(Opgeslagen gegevensinvoer)
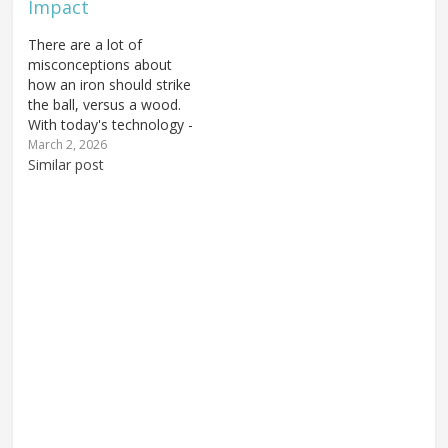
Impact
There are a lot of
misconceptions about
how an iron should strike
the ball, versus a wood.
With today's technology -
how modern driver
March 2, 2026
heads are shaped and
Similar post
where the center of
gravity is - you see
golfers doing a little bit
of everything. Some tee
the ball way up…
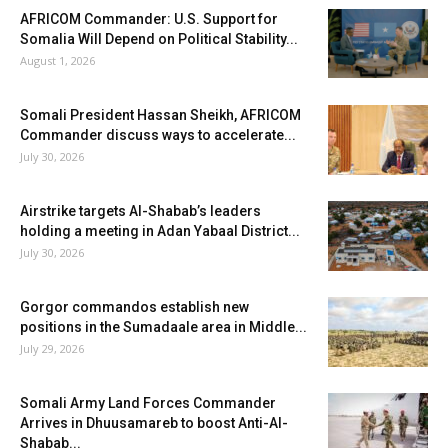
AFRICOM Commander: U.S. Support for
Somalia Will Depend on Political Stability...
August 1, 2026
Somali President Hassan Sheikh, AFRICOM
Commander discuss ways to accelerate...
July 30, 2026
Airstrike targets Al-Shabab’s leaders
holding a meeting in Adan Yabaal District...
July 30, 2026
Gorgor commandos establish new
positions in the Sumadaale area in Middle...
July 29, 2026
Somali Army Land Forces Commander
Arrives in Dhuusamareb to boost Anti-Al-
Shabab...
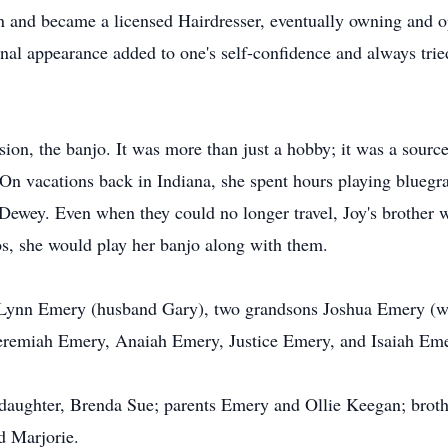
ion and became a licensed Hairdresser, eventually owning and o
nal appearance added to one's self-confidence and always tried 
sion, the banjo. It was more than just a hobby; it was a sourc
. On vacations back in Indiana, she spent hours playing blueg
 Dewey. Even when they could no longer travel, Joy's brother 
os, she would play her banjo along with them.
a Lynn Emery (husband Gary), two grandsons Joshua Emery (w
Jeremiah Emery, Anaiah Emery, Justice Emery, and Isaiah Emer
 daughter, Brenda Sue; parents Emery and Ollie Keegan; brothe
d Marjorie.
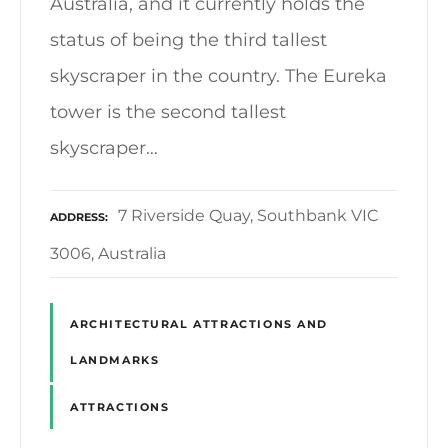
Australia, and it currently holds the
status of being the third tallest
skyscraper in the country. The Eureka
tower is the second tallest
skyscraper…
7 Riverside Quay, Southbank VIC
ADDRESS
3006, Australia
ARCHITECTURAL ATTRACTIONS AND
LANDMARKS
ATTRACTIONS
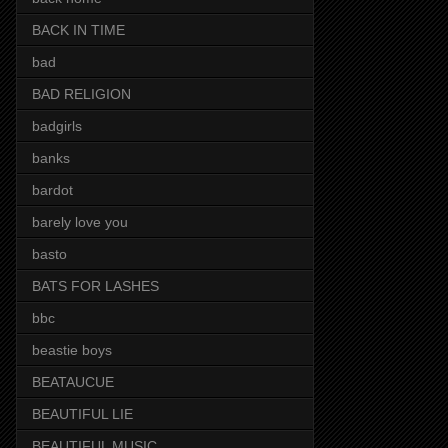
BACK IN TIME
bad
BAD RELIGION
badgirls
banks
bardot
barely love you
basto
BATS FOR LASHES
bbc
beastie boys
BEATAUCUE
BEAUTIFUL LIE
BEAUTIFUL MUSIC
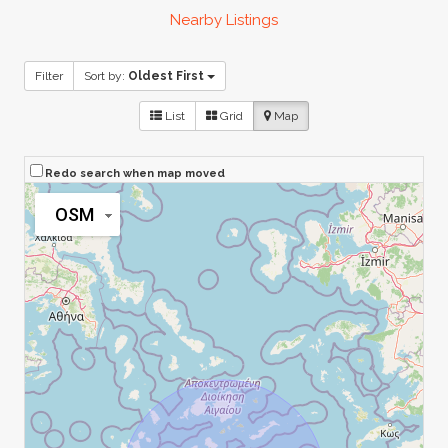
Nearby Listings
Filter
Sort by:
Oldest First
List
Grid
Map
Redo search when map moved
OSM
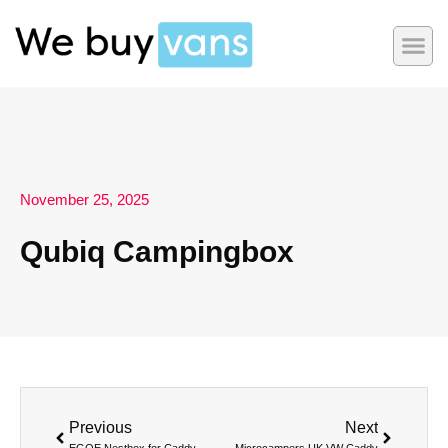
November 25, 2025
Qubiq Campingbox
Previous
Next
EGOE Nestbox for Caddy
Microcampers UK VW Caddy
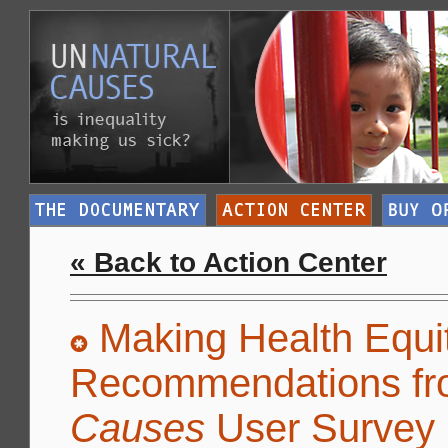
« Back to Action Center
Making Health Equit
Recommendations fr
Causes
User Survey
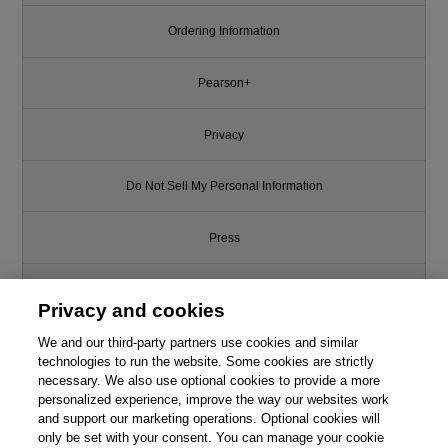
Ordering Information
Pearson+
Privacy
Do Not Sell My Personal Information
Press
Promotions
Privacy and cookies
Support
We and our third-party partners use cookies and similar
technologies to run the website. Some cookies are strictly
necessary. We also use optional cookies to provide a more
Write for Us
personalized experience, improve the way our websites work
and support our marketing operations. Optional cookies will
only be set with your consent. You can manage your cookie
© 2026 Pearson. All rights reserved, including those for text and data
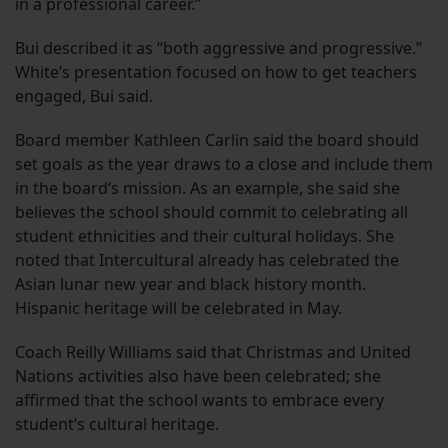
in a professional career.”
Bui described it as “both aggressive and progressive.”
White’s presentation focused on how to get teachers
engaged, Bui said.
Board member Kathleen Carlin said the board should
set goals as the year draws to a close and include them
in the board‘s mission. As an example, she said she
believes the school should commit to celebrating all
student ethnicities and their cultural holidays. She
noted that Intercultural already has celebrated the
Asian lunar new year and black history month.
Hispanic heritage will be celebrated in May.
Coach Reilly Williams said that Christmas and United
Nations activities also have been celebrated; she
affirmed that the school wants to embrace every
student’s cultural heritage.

TAAKOMSCHRIJVING: Kopieer uit de lijst letterlijk de regels vanaf de regel met "Australia, and it currently holds the" tot en met de regel met "BEAUTIFUL MUSIC", beide grensregels inbegrepen. Neem de afbeeldingen niet op in het antwoord.

ANTWOORD OEFENING:
Australia, and it currently holds the
status of being the third tallest
skyscraper in the country. The Eureka
tower is the second tallest
skyscraper…
7 Riverside Quay, Southbank VIC
ADDRESS
3006, Australia
ARCHITECTURAL ATTRACTIONS AND
LANDMARKS
ATTRACTIONS
BACK IN TIME
bad
BAD RELIGION
badgirls
banks
bardot
barely love you
basto
BATS FOR LASHES
bbc
beastie boys
BEATAUCUE
BEAUTIFUL LIE
BEAUTIFUL MUSIC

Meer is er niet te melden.